We have a broad assortment vari-colored folk in our orbit. A good friend and business associate is the spokesman for the local NAACP chapter, and he is not in the habit of hanging out with bigots. The Klan visited our town last weekend, and I suggested that we both go in sheets, throw off our hoods, and have him shout "Where the white wimmen at?" He loves "Blazing Saddles", but we agreed it was probably a bad move.

My youngest son is a budding photojournalist, and went to the rally to take pictures of the sheetsters. I'll post some with suitable commentary.

My point is, like people tend to flock together. The classic microcosmic sociological study occurred at the filming of "Planet of the Apes". The makeup was so involved that the actors had to eat in costume. Sure enough, the chimps ate with the chimps, the orangutans ate with orangutans, gorillas with gorillas. Charlton Heston ate with God, I guess.
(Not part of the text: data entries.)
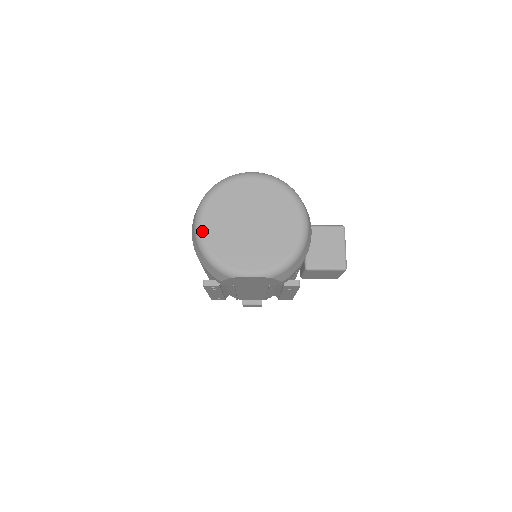
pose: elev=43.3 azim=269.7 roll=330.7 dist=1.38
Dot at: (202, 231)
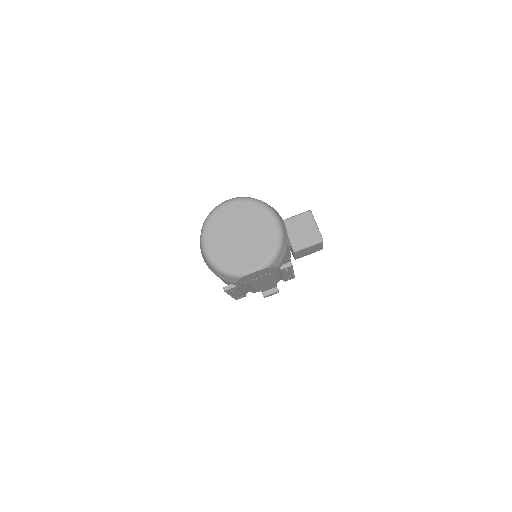
Dot at: (209, 254)
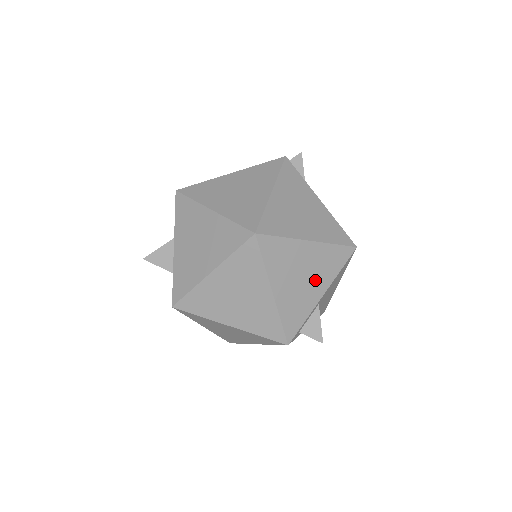
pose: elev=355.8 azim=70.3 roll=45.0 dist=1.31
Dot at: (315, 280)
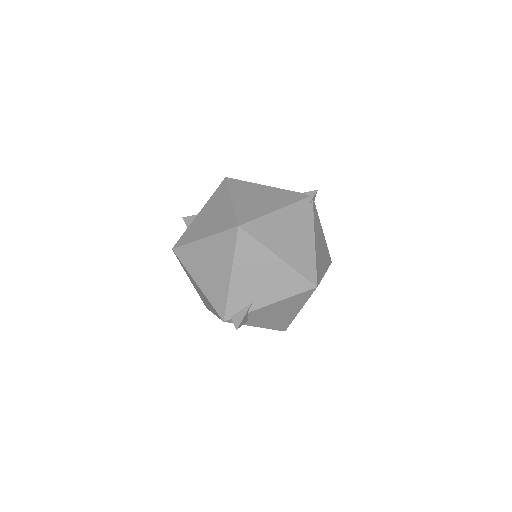
Dot at: occluded
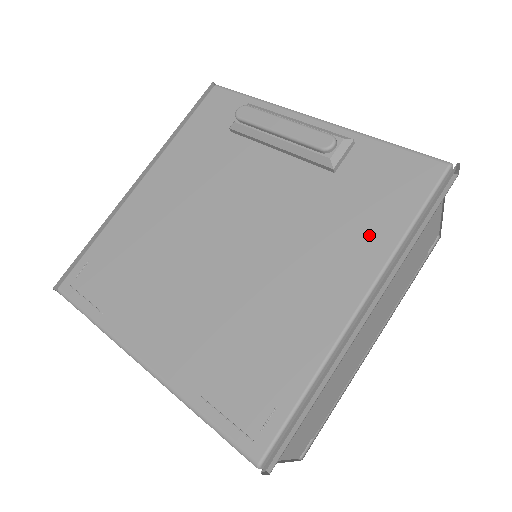
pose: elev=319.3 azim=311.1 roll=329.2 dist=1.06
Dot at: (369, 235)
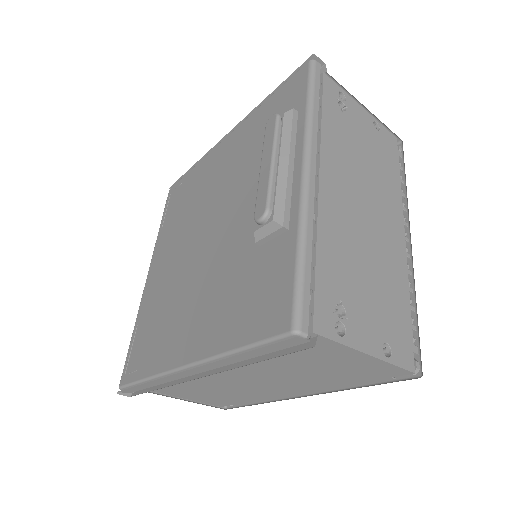
Dot at: (222, 325)
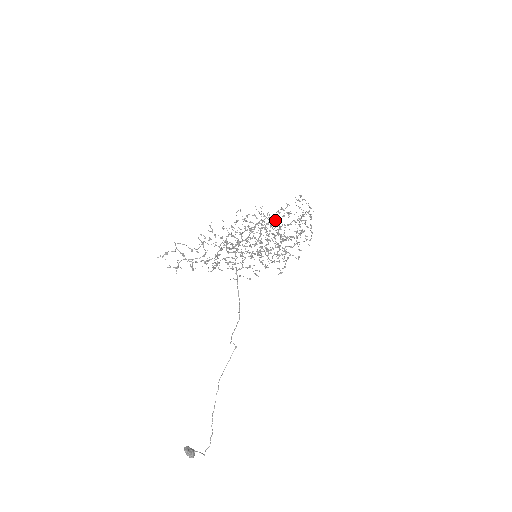
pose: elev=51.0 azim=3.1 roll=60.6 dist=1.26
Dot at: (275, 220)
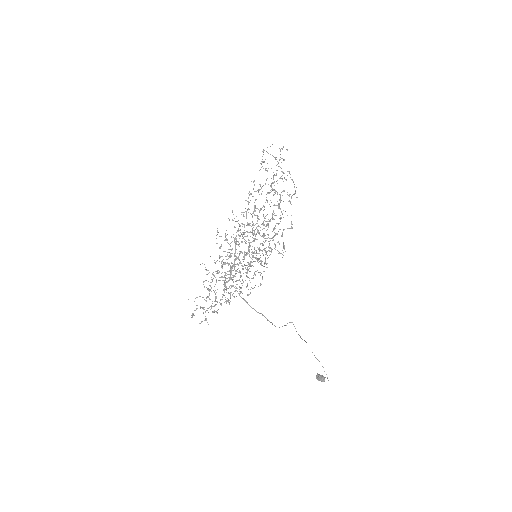
Dot at: occluded
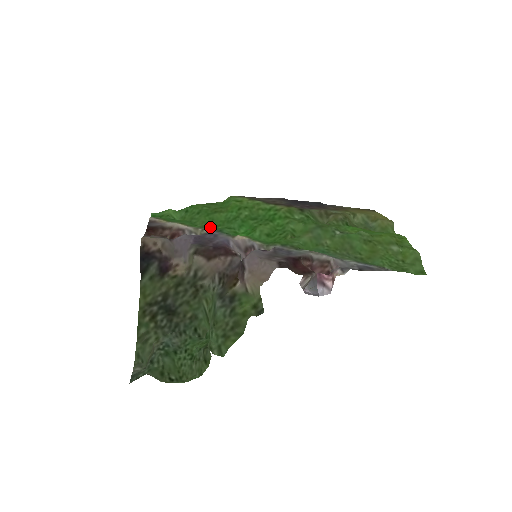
If I want to hang out with Asians, or Africans, or Guatemalans, or even Presbyterians, then I'll happily do so. Just don't MAKE me do it.

It's like teaching a pig to sing.
You just get all muddy,

...and it annoys the pig.

Wednesday, September 19, 2007

I love all my reader.

I will be back in the bloggish saddle this weekend. We have been absolutely swamped at Aardvark Screenprinting. It is amazing how busy we are. Keeps me away from the Important. Ahhh, the Tyranny of the Immediate.

As I said LAST weekend, I'll finish my answers to Rocinante's 12 questions. This weekend.

I will also post a Challenge. With Money, even. If the Amazing Randi can do it....

Tuesday, September 11, 2007

9-11 musing

(Firstly, Roci's questioning is not being ignored. My work load has avalanched, and I've not been able to finish. This weekend is my goal)

Nine-eleven. (NOT nine-one-one...that's the emergency phone number.) Tune in your television box, or radio, and let the scab-picking commence. Rolls of Our Honored Dead are unfurled and read to renew the mourning of those who should be over it by now.If it were for a purpose, it would be one thing. It could be a tool of maintaining National Rage at the Evil Ones wot done it. (Curse the Japs...kill The Hun...like that. We used to do war so well .) Now we are involved in an endless round of Kum-ba-ya. Light those candles, and get out the Kleenex. If we had a focus of Evil, we could at least flick our scabs at it, but even Osama bin Ladin is reduced to a Grecian Formula ad, with his hot new beard color and all. No, kiddies, there must be an Emperor, a Fuehrer, to aim our rage at. "Terrorism" is wholly insufficient. An "ism" is only good for Cold wars, filled with spies and propaganda. The Hatfields did not aim thar shootin' irons at "McCoyism"; they were too busy shooting at Cletus and Clem. This hoedown is yet another reminder of our National Impotency, and there is no magic pill to save us.

At least the mourners have gotten a day off.